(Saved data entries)
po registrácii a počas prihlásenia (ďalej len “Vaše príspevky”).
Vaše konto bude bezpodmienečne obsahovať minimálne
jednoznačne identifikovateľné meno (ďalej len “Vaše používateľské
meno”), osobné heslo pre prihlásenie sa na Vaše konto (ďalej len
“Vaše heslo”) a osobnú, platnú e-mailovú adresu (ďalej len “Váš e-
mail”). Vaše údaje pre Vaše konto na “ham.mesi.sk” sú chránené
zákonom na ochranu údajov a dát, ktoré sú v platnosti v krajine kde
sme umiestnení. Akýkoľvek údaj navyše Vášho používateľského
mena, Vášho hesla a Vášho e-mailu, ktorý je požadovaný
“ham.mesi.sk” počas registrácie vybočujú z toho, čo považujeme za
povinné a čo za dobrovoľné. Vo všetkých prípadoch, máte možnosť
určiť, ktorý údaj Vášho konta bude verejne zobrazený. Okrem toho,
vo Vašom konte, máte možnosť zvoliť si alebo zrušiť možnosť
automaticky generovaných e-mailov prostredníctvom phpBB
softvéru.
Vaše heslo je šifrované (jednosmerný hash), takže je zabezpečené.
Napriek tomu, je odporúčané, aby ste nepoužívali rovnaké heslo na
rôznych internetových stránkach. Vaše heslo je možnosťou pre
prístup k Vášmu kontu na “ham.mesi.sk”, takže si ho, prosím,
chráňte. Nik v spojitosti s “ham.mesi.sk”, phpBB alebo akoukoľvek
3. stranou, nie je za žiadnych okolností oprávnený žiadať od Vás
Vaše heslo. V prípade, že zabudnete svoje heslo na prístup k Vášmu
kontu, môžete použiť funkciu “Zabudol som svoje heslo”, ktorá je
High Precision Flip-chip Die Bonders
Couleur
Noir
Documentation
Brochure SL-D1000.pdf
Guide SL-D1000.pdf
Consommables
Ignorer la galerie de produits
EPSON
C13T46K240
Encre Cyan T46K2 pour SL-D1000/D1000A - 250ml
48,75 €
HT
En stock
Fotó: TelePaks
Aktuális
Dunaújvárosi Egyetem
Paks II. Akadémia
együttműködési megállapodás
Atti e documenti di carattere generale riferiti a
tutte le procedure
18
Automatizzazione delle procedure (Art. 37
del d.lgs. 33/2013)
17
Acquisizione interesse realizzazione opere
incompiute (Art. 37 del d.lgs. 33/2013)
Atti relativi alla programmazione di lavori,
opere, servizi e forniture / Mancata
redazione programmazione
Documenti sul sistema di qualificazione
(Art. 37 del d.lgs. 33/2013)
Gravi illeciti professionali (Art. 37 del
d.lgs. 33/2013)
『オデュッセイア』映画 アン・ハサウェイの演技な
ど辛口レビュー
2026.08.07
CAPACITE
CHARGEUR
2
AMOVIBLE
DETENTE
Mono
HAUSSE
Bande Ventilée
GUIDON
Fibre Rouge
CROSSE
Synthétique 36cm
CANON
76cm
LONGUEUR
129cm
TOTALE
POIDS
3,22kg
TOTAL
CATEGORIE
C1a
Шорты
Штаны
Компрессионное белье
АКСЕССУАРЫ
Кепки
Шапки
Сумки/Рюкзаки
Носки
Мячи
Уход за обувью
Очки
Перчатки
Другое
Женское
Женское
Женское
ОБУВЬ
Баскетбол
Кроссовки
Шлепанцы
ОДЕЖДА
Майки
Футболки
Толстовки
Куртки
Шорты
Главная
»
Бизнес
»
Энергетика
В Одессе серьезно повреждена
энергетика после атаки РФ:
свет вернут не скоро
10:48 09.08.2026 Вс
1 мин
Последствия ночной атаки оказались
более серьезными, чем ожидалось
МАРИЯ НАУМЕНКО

> **Task prompt**: Each entry is to be retyped precisely as it stands.

> **Answer area**:
po registrácii a počas prihlásenia (ďalej len “Vaše príspevky”).
Vaše konto bude bezpodmienečne obsahovať minimálne
jednoznačne identifikovateľné meno (ďalej len “Vaše používateľské
meno”), osobné heslo pre prihlásenie sa na Vaše konto (ďalej len
“Vaše heslo”) a osobnú, platnú e-mailovú adresu (ďalej len “Váš e-
mail”). Vaše údaje pre Vaše konto na “ham.mesi.sk” sú chránené
zákonom na ochranu údajov a dát, ktoré sú v platnosti v krajine kde
sme umiestnení. Akýkoľvek údaj navyše Vášho používateľského
mena, Vášho hesla a Vášho e-mailu, ktorý je požadovaný
“ham.mesi.sk” počas registrácie vybočujú z toho, čo považujeme za
povinné a čo za dobrovoľné. Vo všetkých prípadoch, máte možnosť
určiť, ktorý údaj Vášho konta bude verejne zobrazený. Okrem toho,
vo Vašom konte, máte možnosť zvoliť si alebo zrušiť možnosť
automaticky generovaných e-mailov prostredníctvom phpBB
softvéru.
Vaše heslo je šifrované (jednosmerný hash), takže je zabezpečené.
Napriek tomu, je odporúčané, aby ste nepoužívali rovnaké heslo na
rôznych internetových stránkach. Vaše heslo je možnosťou pre
prístup k Vášmu kontu na “ham.mesi.sk”, takže si ho, prosím,
chráňte. Nik v spojitosti s “ham.mesi.sk”, phpBB alebo akoukoľvek
3. stranou, nie je za žiadnych okolností oprávnený žiadať od Vás
Vaše heslo. V prípade, že zabudnete svoje heslo na prístup k Vášmu
kontu, môžete použiť funkciu “Zabudol som svoje heslo”, ktorá je
High Precision Flip-chip Die Bonders
Couleur
Noir
Documentation
Brochure SL-D1000.pdf
Guide SL-D1000.pdf
Consommables
Ignorer la galerie de produits
EPSON
C13T46K240
Encre Cyan T46K2 pour SL-D1000/D1000A - 250ml
48,75 €
HT
En stock
Fotó: TelePaks
Aktuális
Dunaújvárosi Egyetem
Paks II. Akadémia
együttműködési megállapodás
Atti e documenti di carattere generale riferiti a
tutte le procedure
18
Automatizzazione delle procedure (Art. 37
del d.lgs. 33/2013)
17
Acquisizione interesse realizzazione opere
incompiute (Art. 37 del d.lgs. 33/2013)
Atti relativi alla programmazione di lavori,
opere, servizi e forniture / Mancata
redazione programmazione
Documenti sul sistema di qualificazione
(Art. 37 del d.lgs. 33/2013)
Gravi illeciti professionali (Art. 37 del
d.lgs. 33/2013)
『オデュッセイア』映画 アン・ハサウェイの演技な
ど辛口レビュー
2026.08.07
CAPACITE
CHARGEUR
2
AMOVIBLE
DETENTE
Mono
HAUSSE
Bande Ventilée
GUIDON
Fibre Rouge
CROSSE
Synthétique 36cm
CANON
76cm
LONGUEUR
129cm
TOTALE
POIDS
3,22kg
TOTAL
CATEGORIE
C1a
Шорты
Штаны
Компрессионное белье
АКСЕССУАРЫ
Кепки
Шапки
Сумки/Рюкзаки
Носки
Мячи
Уход за обувью
Очки
Перчатки
Другое
Женское
Женское
Женское
ОБУВЬ
Баскетбол
Кроссовки
Шлепанцы
ОДЕЖДА
Майки
Футболки
Толстовки
Куртки
Шорты
Главная
»
Бизнес
»
Энергетика
В Одессе серьезно повреждена
энергетика после атаки РФ:
свет вернут не скоро
10:48 09.08.2026 Вс
1 мин
Последствия ночной атаки оказались
более серьезными, чем ожидалось
МАРИЯ НАУМЕНКО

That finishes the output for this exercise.